ZIELSETZUNG 1:
Übertragen Sie den Satz „Ich würde empfehlen, so wenig Zeug wie möglich mitzuschleppen ans Wasser, denn die Wege sind mitunter doch recht weit.“ aus dem Text zum Meerforellenangeln auf Rügen ins Englische.
ZIELSETZUNG 2:
Führen Sie den Text zum Meerforellenangeln auf Rügen nach seinem letzten Satz fort.

ANGEZEIGTER TEXT:
╭──
Hof Kracht ist genial, einen Fischputzplatz gibt es nach unserer Anregung seit einiger Zeit auch und Platz in der Truhe neben dem Wildbret vom Hausherrn. Trockenraum für die Klamotten gibt es auch und abends gehts in die Sauna... wir sind da seit Jahren Stammgast und immer zufrieden. Die fischbaren Strände legt der Wind fest aber das kriegst du dann schon mit. Bis zu ner 3 kannst du überall Fischen. Ab einer 4 wird es meistens kritisch. Da muss man dann die winabgewandten Stellen aufsuchen. Und die gibt es dort oben glücklicherweise. Viel Erfolg, wir sind schon Anfang April da. Zu deiner Zeit sind an der Nordküste vielleicht schon die Hornies da. 

Ich würde empfehlen, so wenig Zeug wie möglich mitzuschleppen ans Wasser, denn die Wege sind mitunter doch recht weit. Ich habe meistens nur den Watkescher, einen Watstock und in den Jackentasche ein bis zwei Köderboxen und ein paar Kleinteile - Messer natürlich und das wars. 

Gesendet von iPhone mit Tapatalk


----------



## Saxi1961 (21. März 2017)

*AW: Meerforellenangeln Rügen*

Hallo Broiler.
Danke für die Infos.
Angelst du mit Spöket, Snaps oder mit Spiro?
Es sind ja so einige die eine Fliege als Beifänger an das Vorfach anknoten.
Bin schon gespannt was da so auf mich zukommt, hoffentlich auch so ein silberner Kämpfer an meiner Leine.
Wünsche euch ein dickes Petri, vielleicht kannst du ja einen kurzen Bericht von eurer Tour reinstellen.
Schöne Grüße aus Österreich.
Gerhard


----------



## Padde92 (21. März 2017)

*AW: Meerforellenangeln Rügen*

Hallo Saxi1961, 

 ich selber war auch schon dort und es ist echt schön da. Gerade wenn die Sonne auf oder unter geht ist das ein genialer Anblick.
╰──
BEREITGESTELLTE DATEN:
╭──
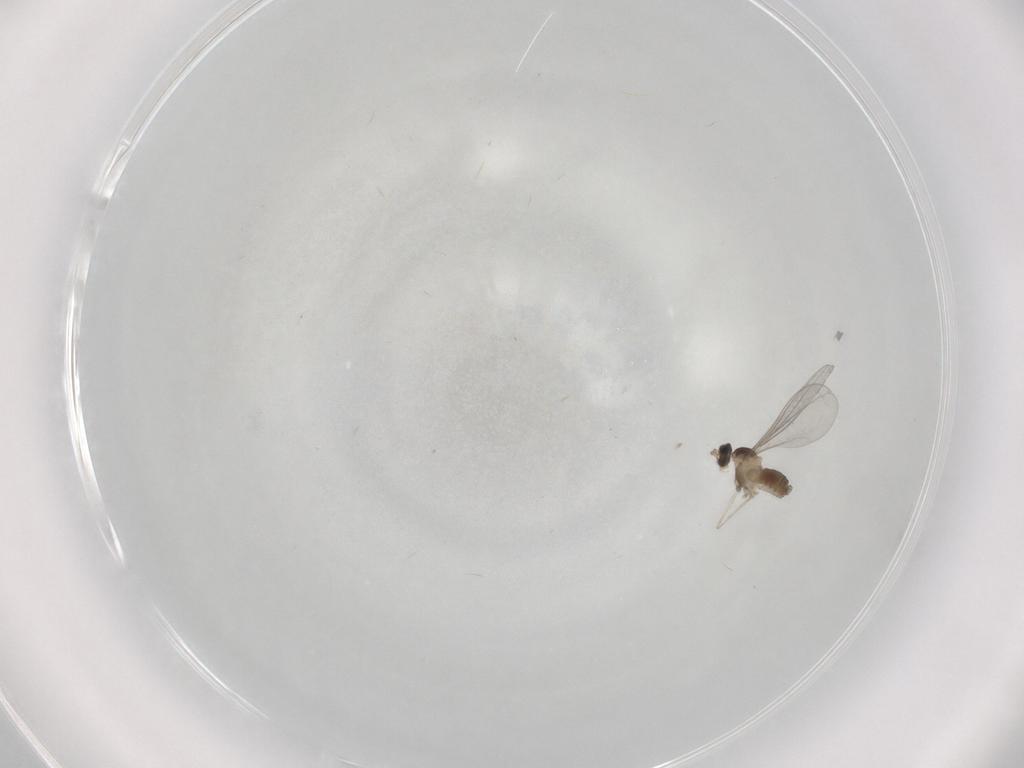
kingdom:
╰──
AUFGABENERGEBNIS 1:
I would recommend lugging as little gear as possible down to the water, because the walks can sometimes be quite long.

AUFGABENERGEBNIS 2:
 Ich bin diesmal die erste Osterwoche da, allerdings gehe ich diesmal mehr in den Süden. 
 Da oben hast du viele super ecken und kannst zur not auch ans Kap gehen und da dein Glück versuchen oder runter richtung Glowe und Lohme. Nardevitz kann auch eine ganz heiße Stelle sein. 
 Ich persönlich halte auch viel von Kreptiz. 

 Ködertechnisch stimmt natürlich der Spruch: Nur der nasse Köder fängt. Allerdings ist für mich momentan in Sachen Köder Savage Gear das Maß der Dinge. 
 Der neue Sandeel der rausgekommen ist soll sehr fängig sein und mein absoluter Trumpf ist der Seeker von Savage Gear. Horny Hering von der gleichen Marke fische ich auch gerne. 

 Zudem mag ich von Snurrebrassen den Durchlaufblinker. Ich bin ein bisschen weg von Spöket, Gno und sowas. Aber das muss ja jeder selber wissen. 
 Letztes Jahr wurde zu unserer Zeit richtig gut gefangen. Drücke dir die Daumen. ))

 padde


----------



## Broiler (21. März 2017)

*AW: Meerforellenangeln Rügen*

Also ein Köder, der uns bisher die meisten Fische gebracht hat ist der Salty Wobbler von Kinetic und zwar die kleinere Form, die größere fängt auch gut. 

Die kann man auch etwas langsamer führen, das funktioniert oft auch ganz gut. Ansonsten muss man einfach die richtige Stelle finden. Ich glaube, die Köderform oder -farbe ist bei den Mefos im Grunde nicht so entscheidend, auch wenn mancher auf seinen Köder des Vertrauens schwört. 

Ich habe auch schon mit Snaps, Gno, Spöket und Hansen Flash gefangen und was es sonst noch so gibt. Durchlaufblinker schleppe ich auch schon manche Jahre mit, aber irgendwie komm ich an die Dinger nicht ran. 

Eine Springerfliege macht eigentlich nur Sinn, wenn nicht zuviel Kraut und Seegras im Wasser schwimmt, also bei ruhigen Bedingungen. Da allerdings kann die auch gut Fisch bringen. 

Eins vielleicht noch: Wir angeln meistens mit Ködern ab 25g Gewicht. Darunter kommst du meistens nicht weit genug rauss. Ich habe 80% meiner Bisse in den ersten 10 Kurbelumdrehungen gehabt, nur ganz wenige ufernah, deshalb würde ich darauf achten, auch was mit 25-30g in der Köderbox zu haben.

Also viel Erfolg!!!


----------



## pommernjung (22. März 2017)

*AW: Meerforellenangeln Rügen*

und denkt dran:
 die B 96 nördlich von Bergen ist bis Mitte Juni voll gesperrt. |uhoh:Umleitung über Prora und Mukran.
Allternativ Wittower Fähre (Preise http://www.weisse-flotte.de/main/fahrpreise/wittower-faehre/ )
Viel Glück und Petri heil...|wavey:


----------



## pagode (16. April 2017)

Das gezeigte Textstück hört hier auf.